(Published in The Sunday Guardian, on 15 July 2012, retrieved from http://www.sunday-guardian.com/masala-art/a-cocktail-sans-fizz)
Cast: Saif Ali Khan, Deepika Padukone, Diana Penty, Dimple Kapadia, Boman Irani, Randeep Hooda
Director: Homi Adajania
Rating: 2.5 stars
When the director of Being Cyrus sets out to make a rom-com, it’s a good idea to hire the writer behind such hits as Jab We Met, Love Aaj Kal and Rockstar. I was apprehensive when I saw this was a Deepika-Saif reunion. And I thought my fears were founded when Gautam Kapoor (Saif Ali Khan) checks out a flight attendant, thanks God for her disdain of underclothes and makes out with her en route to London.
But the first half of this film turned out to be remarkably refreshing. The punch comes in with Veronica (Deepika Padukone), a London party girl who totters across the length of a limo to ask the driver, “Can I pee in this car?” A series of unfortunate events leads her to Meera (Diana Penty), the prototypical Bhartiya Nari, and in this case, victim of a hoax marriage. Veronica takes her in. Meera is both enamoured and discomfited by her Bohemian lifestyle and home.

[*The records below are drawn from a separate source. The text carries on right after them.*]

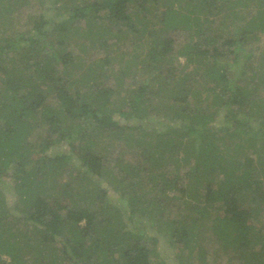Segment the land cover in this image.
Here are the masks:
<instances>
[{
	"label": "trees",
	"instance_id": "obj_1",
	"mask_svg": "<svg viewBox=\"0 0 264 264\" xmlns=\"http://www.w3.org/2000/svg\"><path fill=\"white\" fill-rule=\"evenodd\" d=\"M19 1L0 0V207L8 180L29 233L6 207L10 264L30 233L55 248L42 264H154L159 235L205 263L209 216L225 252L264 264V0H40L25 19ZM116 141L140 152L109 158ZM170 191L188 215H167Z\"/></svg>",
	"mask_w": 264,
	"mask_h": 264
},
{
	"label": "rangeland",
	"instance_id": "obj_2",
	"mask_svg": "<svg viewBox=\"0 0 264 264\" xmlns=\"http://www.w3.org/2000/svg\"><path fill=\"white\" fill-rule=\"evenodd\" d=\"M27 1H30V2L28 3ZM18 6H21L19 11H20V16H22L21 17L22 19H25L30 14H37V13H39V11L42 10V8L47 9L45 7H48L47 4L43 6L42 3L40 2V0H20ZM156 13H158V12H156ZM156 13L154 12L153 14H156ZM13 27H14L13 30L18 33V31L20 30V27H17L15 24ZM188 34H189V36L191 35L190 33H188ZM249 48L251 51H254V55L259 56L261 54V52L264 50V35H260L258 38L257 37L254 38V40H252V43H251ZM77 50L78 49H74L73 52L75 54H77L78 53ZM98 54L103 55L104 52L100 51V52H98ZM178 61H179L178 63H183L184 59L182 57H179ZM137 78H138V80L136 83V87H139V85H141V80H142L143 76L137 75ZM203 82L204 81H202L201 83H203ZM129 85H130V83H127L126 87H128ZM262 90H264L263 86H262ZM151 101L152 102H154V101L160 102V103L164 102V100L162 101V99H160L159 97H154ZM134 123L137 124L138 122L135 121ZM141 123L144 124L145 121H142ZM128 124H133V122L130 121V122H128ZM100 145H101V147L102 146L104 147L105 143L100 142ZM115 145L119 149L118 148H113V149L109 148L107 150L103 149L101 151L109 158H113L116 154H118L117 151L122 150V149H125L126 153H128L130 156L138 155V153L140 152L138 147L128 148L125 146L124 142H122V141H116ZM53 152L54 153L55 152L56 153H63V152L72 153V152H70V149L67 147V145H62V146L58 145L57 148H55L53 150ZM73 155H72V157H73L72 162L68 163V165L70 164V168H68L69 171H72V170L78 171V169L83 170V168L80 167V163L78 162L77 158H74ZM136 161L137 160L135 159V162ZM66 172L67 171H65V173ZM55 174L57 175L58 173L55 172ZM42 182H43V180L38 179V177H36L34 185L37 188H41V187H43ZM1 187L3 188V193L5 194V197H6L5 208L7 207L8 211H10V212H12L14 210L12 213L16 217L13 218V222L16 223V225L18 227V229H17V230H19V232H17V233H19L18 235H20L21 233L29 234L28 231L26 230V228L28 226H26L23 223L22 218H21L22 217L21 213L18 212L17 210H15V208H16L15 205L17 204L16 198H15L16 196H15V193L13 191V188H11V184L7 180L6 182L1 183ZM39 190H41V189H39ZM112 197L115 199L114 201L118 206L126 207V202L122 198L116 196L115 194ZM168 197H170L171 199L174 198V200L172 199L174 201L172 206H174L175 208L169 209L167 215H170L171 217L174 216V217H179V218H182V217L188 215L189 212L184 211L185 203H183L179 193L170 191L168 194ZM7 200H8V206H7ZM24 202L26 204L28 203L27 200H24ZM247 203L249 204V202H247ZM255 204H259V203L256 202ZM259 207H261L262 214L259 215V217L257 219V228L263 229L264 228V204L263 205L259 204ZM5 208H4V206H3V208L0 207V214H2L4 212ZM213 210L214 209L212 207V211ZM214 213H215V211H213V213H211L212 217H213ZM192 214L196 218H199V215H198V213H196V211H193ZM202 222L200 224H202L203 226H200L201 234H199V236H198L199 240H197L198 241L197 245L202 246V248L204 250L203 255H204V259L206 261L205 263L203 261H201L202 259H200V258H202V257L200 256V258H199L198 257L199 254L197 255L196 251H193L191 253H187V251L184 250V252H182L181 254H178L179 249L176 248L175 246H172L171 243L165 237L162 238L161 235H159L160 242L154 245L155 256L152 254L151 261L155 262L154 264H160L161 262L162 263L164 262L165 264H246V262L241 257L239 252H235L232 249L227 250V252L224 251V249L222 248V245H220L221 239H219V236L216 235L215 233H213L209 228H207L208 225H211L213 223V220L210 216L207 217L205 220L202 219ZM30 228H31V226H30ZM15 231L16 230H14V232ZM152 231L153 232H151V230L147 231L146 232L147 236H149V237L155 236V234H153L155 230H152ZM38 234L30 233V236L32 239L30 243L32 244L33 247L30 249L23 248L24 251H22L20 253V255H21L20 260L23 261L24 264H42L44 261L48 260V258L50 257L49 253H51V258L53 257L52 253H54L55 248L53 247V245L52 246L47 245V246H45L46 248H44V246L41 245L42 242H40L41 244L39 243L40 237L37 236ZM4 238H6V237H4ZM146 241L151 245L150 239L146 240ZM21 245H23V244H21ZM7 248H10V247L3 246V248H2V251H5V253H3L0 250V264H10V260H11L10 256L11 255L9 253L13 252V249L11 248V251H8ZM246 253H244V251H243L244 256H246ZM261 259L264 260L262 257H260L259 262L256 259L254 260V262L260 263ZM53 260H54V258H53ZM11 264H13V263H11Z\"/></svg>",
	"mask_w": 264,
	"mask_h": 264
}]
</instances>
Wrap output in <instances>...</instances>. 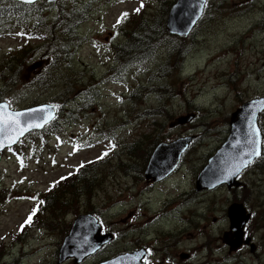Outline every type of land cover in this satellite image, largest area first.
Wrapping results in <instances>:
<instances>
[{
	"label": "rangeland",
	"instance_id": "rangeland-1",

You forgive the implausibility of several of the events in the film because of the skill with which some of its nuances are highlighted – like the fear of and fascination with everything that’s new and different in a foreign country, to a desi girl raised by her orthodox maasi.
Dimple Kapadia and Boman Irani make for a rollicking first half, supplying that charming subtlety good situational comedy relies on. The dialogues are wonderfully timed, with lines such as “Pandra saal yahin ho par soch toh Lajpat Nagar waale jaise” drawing guffaws from the audience.
But the film loses its way in the second half. Dimple Kapadia disappears, while Boman Irani and Randeep Hooda are consigned to cheesy roles. Many of the film’s sparkling lines are lost amid otherwise clichéd dialogues and, worse, songs at the slightest excuse (including, inexplicably, Arif Lohar’s Jugni.)
What I like most about Cocktail is that it looks at the other side – where the coy woman with a bucketload of morals can, intentionally or unintentionally, manipulate a man where the girl with the free spirit and limbs wide open fails.
Deepika Padukone is a revelation, looking and acting Veronica’s part so naturally that one can’t separate the actor from the character. She doesn’t do the exaggerated drunk walk, and instead, brings out the pitiable lonesomeness of alcohol-induced depression. Saif Ali Khan tries too hard at times, while this is a promising debut for Diana Penty.
However, the film meanders to an unlikely end, with maudlin dialogue and a successful search that would have been impossible without Foursquare.
The Verdict: The film’s undoing is that it succumbs to the very melodrama it mocks.